---- PROVIDED MATERIAL
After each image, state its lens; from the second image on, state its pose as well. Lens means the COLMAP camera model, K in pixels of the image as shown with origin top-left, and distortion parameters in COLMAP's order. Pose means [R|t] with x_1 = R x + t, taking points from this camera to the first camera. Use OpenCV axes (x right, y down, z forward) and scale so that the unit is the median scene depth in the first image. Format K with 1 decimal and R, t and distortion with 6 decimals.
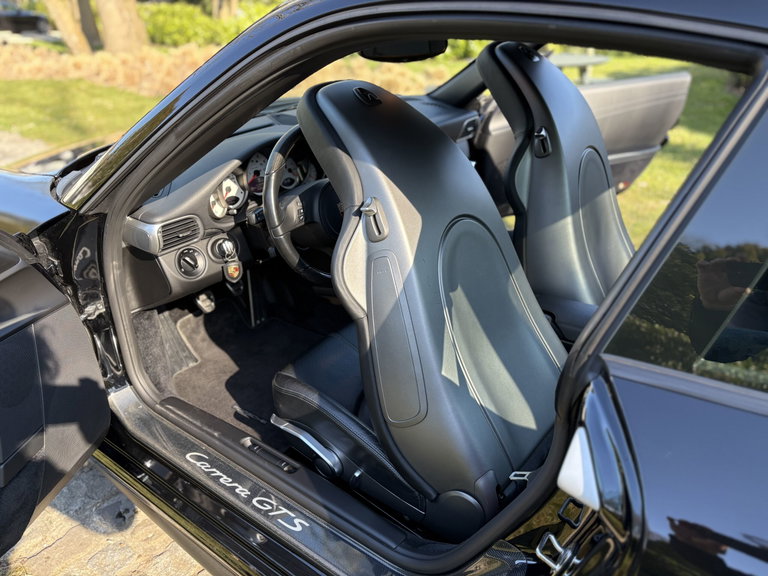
lens RADIAL K [[580.0, 0, 384.2], [0, 580.0, 288.5], [0, 0, 1]] dist [0.034164, -0.024832]
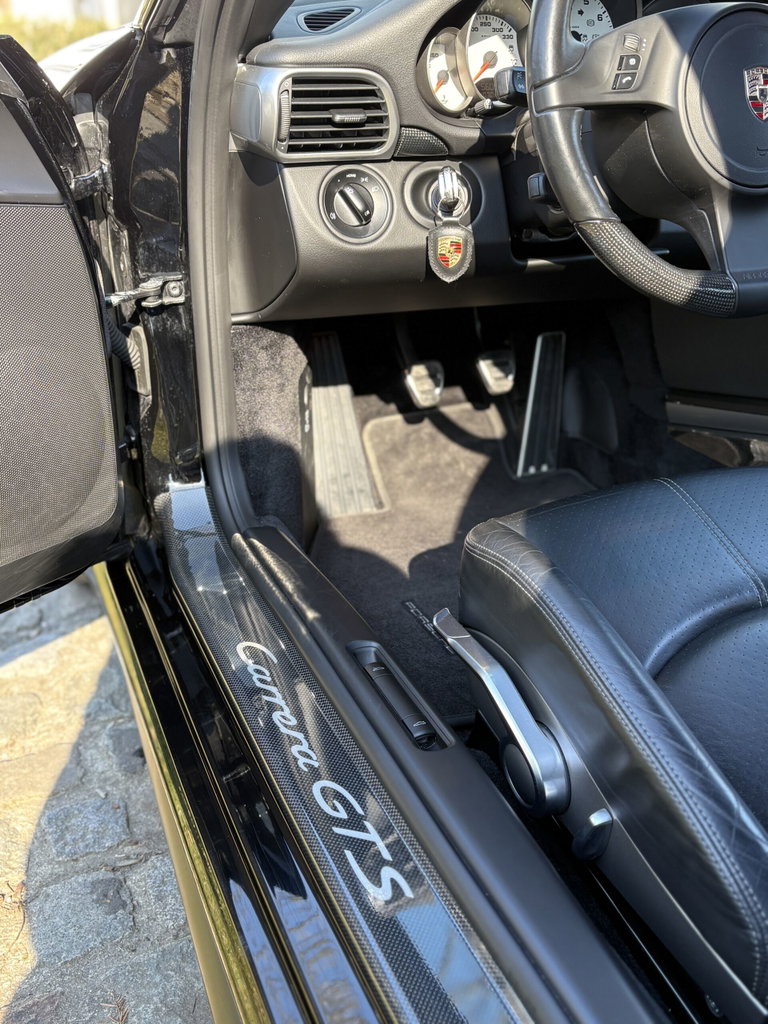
lens RADIAL K [[1021.0, 0, 391.3], [0, 1021.0, 511.5], [0, 0, 1]] dist [0.023419, 0.000000]
pose [[0.869629, 0.225399, -0.439249, 0.065117], [-0.240844, 0.970334, 0.021098, 0.148865], [0.430974, 0.087443, 0.898118, 0.365617]]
--------
* _PROBLEM DESCRIPTION_: Retype the data exactly as it stands, but keep the images out of your copy.

* _ANSWER FOR THIS EXERCISE_:
After each image, state its lens; from the second image on, state its pose as well. Lens means the COLMAP camera model, K in pixels of the image as shown with origin top-left, and distortion parameters in COLMAP's order. Pose means [R|t] with x_1 = R x + t, taking points from this camera to the first camera. Use OpenCV axes (x right, y down, z forward) and scale so that the unit is the median scene depth in the first image. Format K with 1 decimal and R, t and distortion with 6 decimals.
lens RADIAL K [[580.0, 0, 384.2], [0, 580.0, 288.5], [0, 0, 1]] dist [0.034164, -0.024832]
lens RADIAL K [[1021.0, 0, 391.3], [0, 1021.0, 511.5], [0, 0, 1]] dist [0.023419, 0.000000]
pose [[0.869629, 0.225399, -0.439249, 0.065117], [-0.240844, 0.970334, 0.021098, 0.148865], [0.430974, 0.087443, 0.898118, 0.365617]]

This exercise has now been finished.